Nothing but an exact copy of the records below counts as the answer.

*** Opening INPUT FOR THIS TASK ***

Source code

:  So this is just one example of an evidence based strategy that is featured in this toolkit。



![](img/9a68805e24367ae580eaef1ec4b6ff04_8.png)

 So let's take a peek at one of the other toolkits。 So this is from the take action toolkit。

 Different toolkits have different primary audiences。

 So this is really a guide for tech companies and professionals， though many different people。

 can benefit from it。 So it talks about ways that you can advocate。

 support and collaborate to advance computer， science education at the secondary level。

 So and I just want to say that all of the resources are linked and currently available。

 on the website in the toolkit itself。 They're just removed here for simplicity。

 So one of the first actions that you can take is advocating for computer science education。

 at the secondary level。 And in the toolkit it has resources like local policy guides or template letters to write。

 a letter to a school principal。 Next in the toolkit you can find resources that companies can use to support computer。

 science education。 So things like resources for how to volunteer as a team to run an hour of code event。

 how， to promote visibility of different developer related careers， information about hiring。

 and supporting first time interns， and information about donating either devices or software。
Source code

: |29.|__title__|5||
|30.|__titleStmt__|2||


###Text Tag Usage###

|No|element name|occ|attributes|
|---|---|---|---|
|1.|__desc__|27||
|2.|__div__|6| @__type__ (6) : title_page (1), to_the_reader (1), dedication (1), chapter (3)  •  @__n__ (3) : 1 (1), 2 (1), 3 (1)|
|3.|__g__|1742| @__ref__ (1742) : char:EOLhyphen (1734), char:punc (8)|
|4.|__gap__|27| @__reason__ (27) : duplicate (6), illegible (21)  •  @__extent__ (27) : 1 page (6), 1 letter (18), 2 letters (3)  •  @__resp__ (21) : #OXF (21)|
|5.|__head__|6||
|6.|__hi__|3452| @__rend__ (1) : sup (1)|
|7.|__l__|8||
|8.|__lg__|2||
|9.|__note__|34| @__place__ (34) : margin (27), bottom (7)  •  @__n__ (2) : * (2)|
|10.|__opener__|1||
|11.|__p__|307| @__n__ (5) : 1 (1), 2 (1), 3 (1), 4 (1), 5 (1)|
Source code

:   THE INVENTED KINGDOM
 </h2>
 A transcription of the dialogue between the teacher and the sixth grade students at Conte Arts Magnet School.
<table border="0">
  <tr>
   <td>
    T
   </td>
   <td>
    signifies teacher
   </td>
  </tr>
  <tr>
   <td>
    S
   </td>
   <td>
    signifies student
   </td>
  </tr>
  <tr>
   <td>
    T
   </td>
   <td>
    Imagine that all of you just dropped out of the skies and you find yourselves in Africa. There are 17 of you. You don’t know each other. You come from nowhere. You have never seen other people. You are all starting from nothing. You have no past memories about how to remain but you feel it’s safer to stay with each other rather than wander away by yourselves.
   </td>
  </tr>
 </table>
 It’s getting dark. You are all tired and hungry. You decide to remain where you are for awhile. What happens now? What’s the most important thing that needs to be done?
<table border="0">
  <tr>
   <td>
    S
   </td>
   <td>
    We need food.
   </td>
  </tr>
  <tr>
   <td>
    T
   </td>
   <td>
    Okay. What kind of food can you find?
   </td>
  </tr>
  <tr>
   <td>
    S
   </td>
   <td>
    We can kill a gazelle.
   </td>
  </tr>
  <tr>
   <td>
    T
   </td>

*** Closing INPUT FOR THIS TASK ***

TASK RESULT
Source code

:  So this is just one example of an evidence based strategy that is featured in this toolkit。



![](img/9a68805e24367ae580eaef1ec4b6ff04_8.png)

 So let's take a peek at one of the other toolkits。 So this is from the take action toolkit。

 Different toolkits have different primary audiences。

 So this is really a guide for tech companies and professionals， though many different people。

 can benefit from it。 So it talks about ways that you can advocate。

 support and collaborate to advance computer， science education at the secondary level。

 So and I just want to say that all of the resources are linked and currently available。

 on the website in the toolkit itself。 They're just removed here for simplicity。

 So one of the first actions that you can take is advocating for computer science education。

 at the secondary level。 And in the toolkit it has resources like local policy guides or template letters to write。

 a letter to a school principal。 Next in the toolkit you can find resources that companies can use to support computer。

 science education。 So things like resources for how to volunteer as a team to run an hour of code event。

 how， to promote visibility of different developer related careers， information about hiring。

 and supporting first time interns， and information about donating either devices or software。
Source code

: |29.|__title__|5||
|30.|__titleStmt__|2||


###Text Tag Usage###

|No|element name|occ|attributes|
|---|---|---|---|
|1.|__desc__|27||
|2.|__div__|6| @__type__ (6) : title_page (1), to_the_reader (1), dedication (1), chapter (3)  •  @__n__ (3) : 1 (1), 2 (1), 3 (1)|
|3.|__g__|1742| @__ref__ (1742) : char:EOLhyphen (1734), char:punc (8)|
|4.|__gap__|27| @__reason__ (27) : duplicate (6), illegible (21)  •  @__extent__ (27) : 1 page (6), 1 letter (18), 2 letters (3)  •  @__resp__ (21) : #OXF (21)|
|5.|__head__|6||
|6.|__hi__|3452| @__rend__ (1) : sup (1)|
|7.|__l__|8||
|8.|__lg__|2||
|9.|__note__|34| @__place__ (34) : margin (27), bottom (7)  •  @__n__ (2) : * (2)|
|10.|__opener__|1||
|11.|__p__|307| @__n__ (5) : 1 (1), 2 (1), 3 (1), 4 (1), 5 (1)|
Source code

:   THE INVENTED KINGDOM
 </h2>
 A transcription of the dialogue between the teacher and the sixth grade students at Conte Arts Magnet School.
<table border="0">
  <tr>
   <td>
    T
   </td>
   <td>
    signifies teacher
   </td>
  </tr>
  <tr>
   <td>
    S
   </td>
   <td>
    signifies student
   </td>
  </tr>
  <tr>
   <td>
    T
   </td>
   <td>
    Imagine that all of you just dropped out of the skies and you find yourselves in Africa. There are 17 of you. You don’t know each other. You come from nowhere. You have never seen other people. You are all starting from nothing. You have no past memories about how to remain but you feel it’s safer to stay with each other rather than wander away by yourselves.
   </td>
  </tr>
 </table>
 It’s getting dark. You are all tired and hungry. You decide to remain where you are for awhile. What happens now? What’s the most important thing that needs to be done?
<table border="0">
  <tr>
   <td>
    S
   </td>
   <td>
    We need food.
   </td>
  </tr>
  <tr>
   <td>
    T
   </td>
   <td>
    Okay. What kind of food can you find?
   </td>
  </tr>
  <tr>
   <td>
    S
   </td>
   <td>
    We can kill a gazelle.
   </td>
  </tr>
  <tr>
   <td>
    T
   </td>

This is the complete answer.